*** RECORD EXCERPTS ***
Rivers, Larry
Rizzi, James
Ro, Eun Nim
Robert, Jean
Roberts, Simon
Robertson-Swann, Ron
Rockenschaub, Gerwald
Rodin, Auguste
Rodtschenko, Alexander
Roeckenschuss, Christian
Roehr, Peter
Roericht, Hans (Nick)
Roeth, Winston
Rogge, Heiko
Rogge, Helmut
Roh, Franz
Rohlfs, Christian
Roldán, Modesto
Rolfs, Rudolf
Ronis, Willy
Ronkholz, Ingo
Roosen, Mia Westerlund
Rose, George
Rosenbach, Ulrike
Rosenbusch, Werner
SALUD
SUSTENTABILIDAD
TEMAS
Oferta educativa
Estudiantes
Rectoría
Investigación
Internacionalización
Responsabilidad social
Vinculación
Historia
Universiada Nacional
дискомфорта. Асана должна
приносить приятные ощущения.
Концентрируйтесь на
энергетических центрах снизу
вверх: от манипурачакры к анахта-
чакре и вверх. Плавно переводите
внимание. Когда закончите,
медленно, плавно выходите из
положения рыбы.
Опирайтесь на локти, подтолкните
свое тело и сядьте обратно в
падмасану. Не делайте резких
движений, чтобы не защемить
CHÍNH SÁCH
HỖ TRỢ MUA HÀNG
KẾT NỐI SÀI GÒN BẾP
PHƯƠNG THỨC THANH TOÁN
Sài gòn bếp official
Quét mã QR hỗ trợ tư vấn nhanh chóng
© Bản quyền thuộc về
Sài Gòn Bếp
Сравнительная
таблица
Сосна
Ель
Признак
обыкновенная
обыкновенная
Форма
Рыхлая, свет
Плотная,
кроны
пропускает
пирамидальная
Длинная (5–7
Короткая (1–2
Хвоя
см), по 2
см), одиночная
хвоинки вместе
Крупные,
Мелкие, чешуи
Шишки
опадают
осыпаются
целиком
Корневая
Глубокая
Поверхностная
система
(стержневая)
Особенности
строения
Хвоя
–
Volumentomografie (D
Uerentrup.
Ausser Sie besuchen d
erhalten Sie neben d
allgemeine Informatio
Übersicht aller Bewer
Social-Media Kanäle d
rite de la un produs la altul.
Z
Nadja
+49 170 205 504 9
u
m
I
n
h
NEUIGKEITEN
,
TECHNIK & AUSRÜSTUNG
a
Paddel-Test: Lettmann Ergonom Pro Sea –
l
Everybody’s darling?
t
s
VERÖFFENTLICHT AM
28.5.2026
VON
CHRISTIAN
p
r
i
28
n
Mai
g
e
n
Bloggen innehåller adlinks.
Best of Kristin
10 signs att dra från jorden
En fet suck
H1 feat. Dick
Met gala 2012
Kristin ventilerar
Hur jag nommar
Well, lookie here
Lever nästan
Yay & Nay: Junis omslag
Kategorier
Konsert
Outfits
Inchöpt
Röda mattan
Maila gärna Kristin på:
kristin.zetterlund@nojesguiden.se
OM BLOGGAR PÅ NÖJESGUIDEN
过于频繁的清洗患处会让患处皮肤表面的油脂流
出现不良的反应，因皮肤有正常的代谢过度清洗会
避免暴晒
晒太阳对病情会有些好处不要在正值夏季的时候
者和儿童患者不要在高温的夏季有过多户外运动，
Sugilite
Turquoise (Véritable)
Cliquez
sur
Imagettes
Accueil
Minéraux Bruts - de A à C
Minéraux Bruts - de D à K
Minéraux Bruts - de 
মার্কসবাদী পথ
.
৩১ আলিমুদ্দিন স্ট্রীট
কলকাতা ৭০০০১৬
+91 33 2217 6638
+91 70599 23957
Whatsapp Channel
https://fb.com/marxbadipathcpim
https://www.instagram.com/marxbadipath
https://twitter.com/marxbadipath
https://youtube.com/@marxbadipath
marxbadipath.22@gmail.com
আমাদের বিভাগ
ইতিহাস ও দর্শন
***
> [EXERCISE DESCRIPTION] Each line of the records above that includes the string "вверх" should be counted. Report the total alone.

> [YOUR RESPONSE] 2